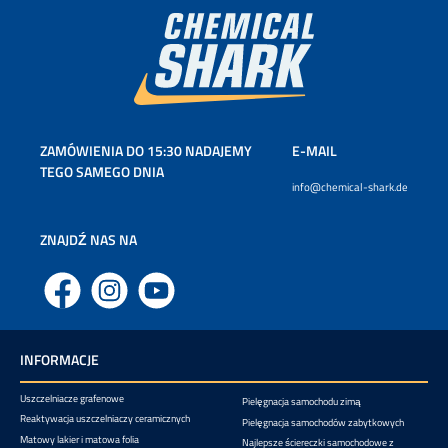
ZAMÓWIENIA DO 15:30 NADAJEMY
E-MAIL
TEGO SAMEGO DNIA
info@chemical-shark.de
ZNAJDŹ NAS NA
Facebook
Instagram
YouTube
INFORMACJE
Uszczelniacze grafenowe
Pielęgnacja samochodu zimą
Reaktywacja uszczelniaczy ceramicznych
Pielęgnacja samochodów zabytkowych
Matowy lakier i matowa folia
Najlepsze ściereczki samochodowe z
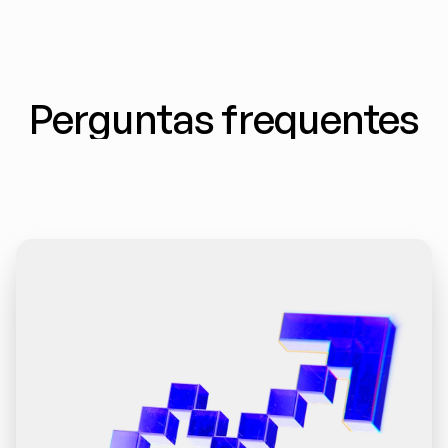
Perguntas frequentes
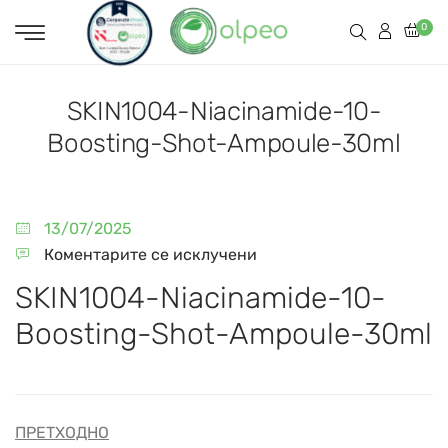
0
SKIN1004-Niacinamide-10-
Boosting-Shot-Ampoule-30ml
13/07/2025
Коментарите се исклучени
SKIN1004-Niacinamide-10-
Boosting-Shot-Ampoule-30ml
ПРЕТХОДНО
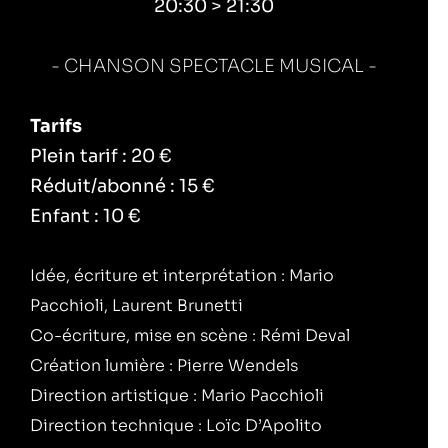
20:30 > 21:30
CHANSON SPECTACLE MUSICAL
Tarifs
Plein tarif : 20 €
Réduit/abonné : 15 €
Enfant : 10 €
Idée, écriture et interprétation : Mario
Pacchioli, Laurent Brunetti
Co-écriture, mise en scène : Rémi Deval
Création lumière : Pierre Wendels
Direction artistique : Mario Pacchioli
Direction technique : Loïc D’Apolito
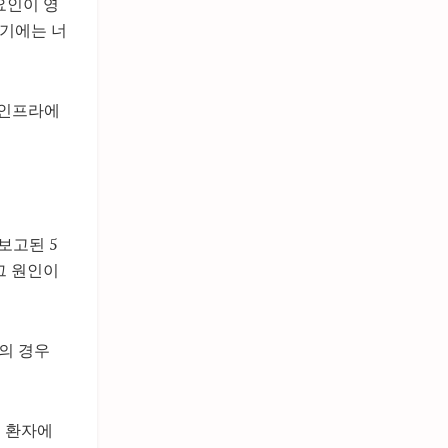
요인이 영
하기에는 너
 인프라에
보고된 5
그 원인이
악의 경우
며 환자에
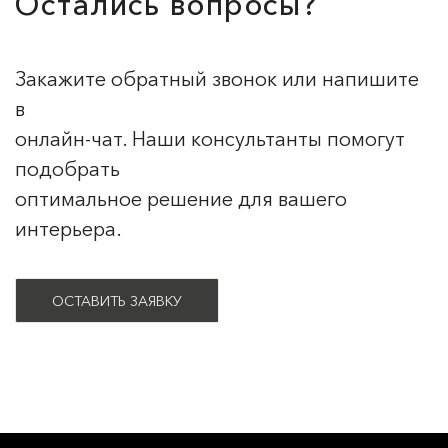
Остались вопросы?
Закажите обратный звонок или напишите
в
онлайн-чат. Наши консультанты помогут
подобрать
оптимальное решение для вашего
интерьера.
ОСТАВИТЬ ЗАЯВКУ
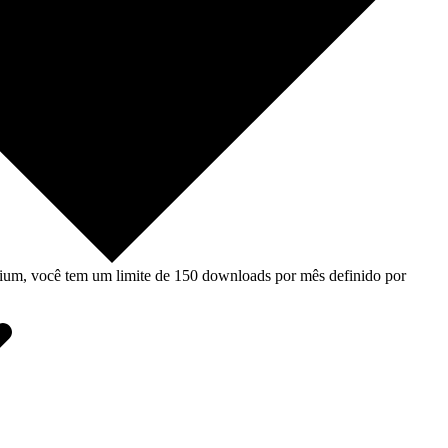
um, você tem um limite de 150 downloads por mês definido por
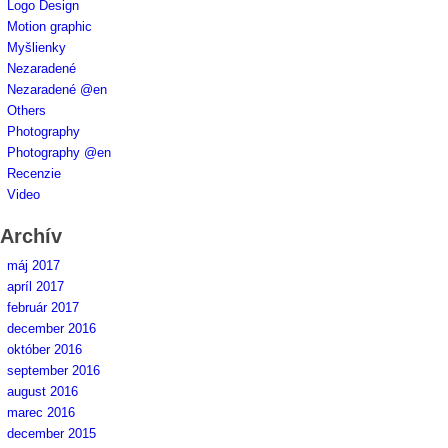
Logo Design
Motion graphic
Myšlienky
Nezaradené
Nezaradené @en
Others
Photography
Photography @en
Recenzie
Video
Archív
máj 2017
apríl 2017
február 2017
december 2016
október 2016
september 2016
august 2016
marec 2016
december 2015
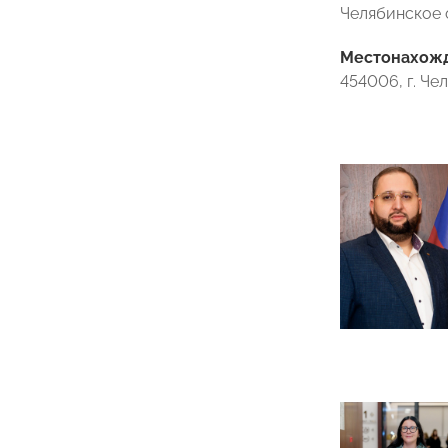
Челябинское
Местонахожде
454006, г. Чел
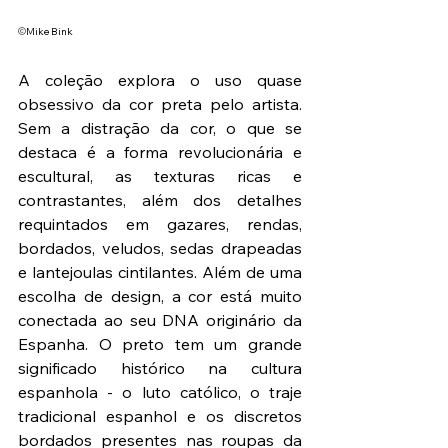
©
Mike Bink
A coleção explora o uso quase 
obsessivo da cor preta pelo artista. 
Sem a distração da cor, o que se 
destaca é a forma revolucionária e 
escultural, as texturas ricas e 
contrastantes, além dos detalhes 
requintados em gazares, rendas, 
bordados, veludos, sedas drapeadas 
e lantejoulas cintilantes. Além de uma 
escolha de design, a cor está muito 
conectada ao seu DNA originário da 
Espanha. O preto tem um grande 
significado histórico na cultura 
espanhola - o luto católico, o traje 
tradicional espanhol e os discretos 
bordados presentes nas roupas da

• • • • •

**TASK GOAL**
Output exactly, and only, the lines of the entries above from the one with "Najlepsze ściereczki samochodowe z" up to and including the one with "Création lumière : Pierre Wendels"; pictures are to be left out.

**ANSWER BOX**
Najlepsze ściereczki samochodowe z
Perguntas frequentes
0
SKIN1004-Niacinamide-10-
Boosting-Shot-Ampoule-30ml
13/07/2025
Коментарите се исклучени
SKIN1004-Niacinamide-10-
Boosting-Shot-Ampoule-30ml
ПРЕТХОДНО
20:30 > 21:30
CHANSON SPECTACLE MUSICAL
Tarifs
Plein tarif : 20 €
Réduit/abonné : 15 €
Enfant : 10 €
Idée, écriture et interprétation : Mario
Pacchioli, Laurent Brunetti
Co-écriture, mise en scène : Rémi Deval
Création lumière : Pierre Wendels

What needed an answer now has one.